A mudança parece sutil, mas altera completamente a capacidade de uma IA compreender contexto e recomendar produtos de forma natural. 


Esse raciocínio vale para qualquer setor. Uma empresa B2B, por exemplo, especializada em automação robótica de processos, deixa de ser apenas "fornecedora de RPA" e passa a ser reconhecida como especialista em automação financeira, logística ou compliance, dependendo da consistência das informações disponíveis.


GEO amplia o alcance da assessoria


Existe uma tendência errônea de apresentar GEO como o fim da imprensa. Na verdade, um estudo da Universidade de Toronto sobre mecanismos generativos aponta justamente o contrário: fontes editoriais independentes continuam sendo um dos sinais mais fortes de credibilidade para sistemas de IA. A diferença é que elas não atuarão mais isoladamente e, sim, integrarão um conjunto maior de evidências. 
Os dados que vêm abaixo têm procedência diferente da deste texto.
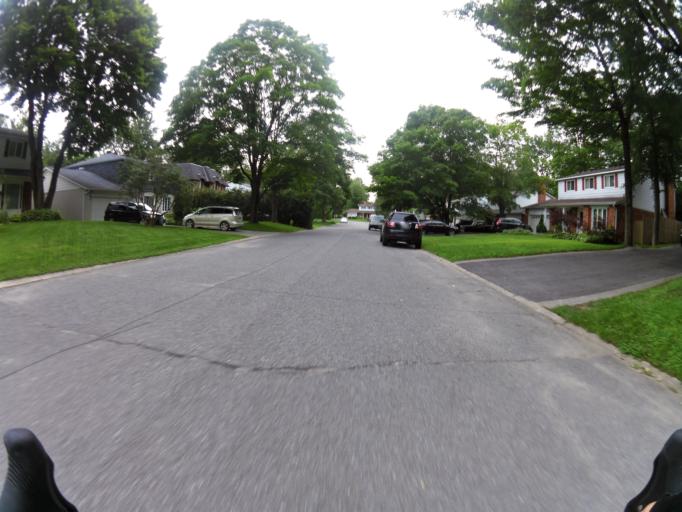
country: CA
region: Ontario
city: Ottawa
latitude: 45.3199
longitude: -75.7147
O SEO garante que a marca seja descoberta. A assessoria constrói legitimidade pública. O GEO aumenta a probabilidade de essa reputação ser recuperada e citada quando alguém consulta uma IA.


Como medir se sua marca existe para a IA


Um dos maiores desafios é que visibilidade em LLMs não funciona como ranking do Google. A mesma pergunta pode gerar respostas diferentes dependendo da formulação, do contexto e do momento.


Por isso, especialistas recomendam abandonar a lógica de uma única busca e adotar um conjunto recorrente de perguntas estratégicas. Entre elas:


  • Sua marca aparece quando alguém pede recomendações da categoria?

  • Ela é citada entre os líderes ou apenas como alternativa?

  • Os atributos associados à empresa estão corretos?

  • Os concorrentes aparecem mais vezes?

  • As fontes usadas pela IA são recentes e confiáveis?


Em mecanismos generativos, visibilidade é uma distribuição de respostas, não um resultado único. 


O papel da comunicação muda outra vez


Há vinte anos, assessores de imprensa quebravam a cabeça para tentar conquistar espaço na imprensa ou conseguir um resultado de pesquisa no Google. Agora os profissionais precisam pensar em uma terceira questão: quando uma IA responde sobre o meu mercado, ela sabe quem somos?


A resposta dificilmente virá apenas de uma estratégia de SEO ou apenas de uma boa assessoria de imprensa. Ela depende de consistência. A mesma narrativa precisa aparecer nas reportagens, no site institucional, nos estudos publicados, nos porta-vozes, na documentação técnica e nas fontes que alimentam o conhecimento público sobre a empresa.


Marcas fortes sempre disputaram espaço na mídia. A partir de agora, também disputam espaço na memória das inteligências artificiais. E essa memória é construída, antes de tudo, por reputação verificável.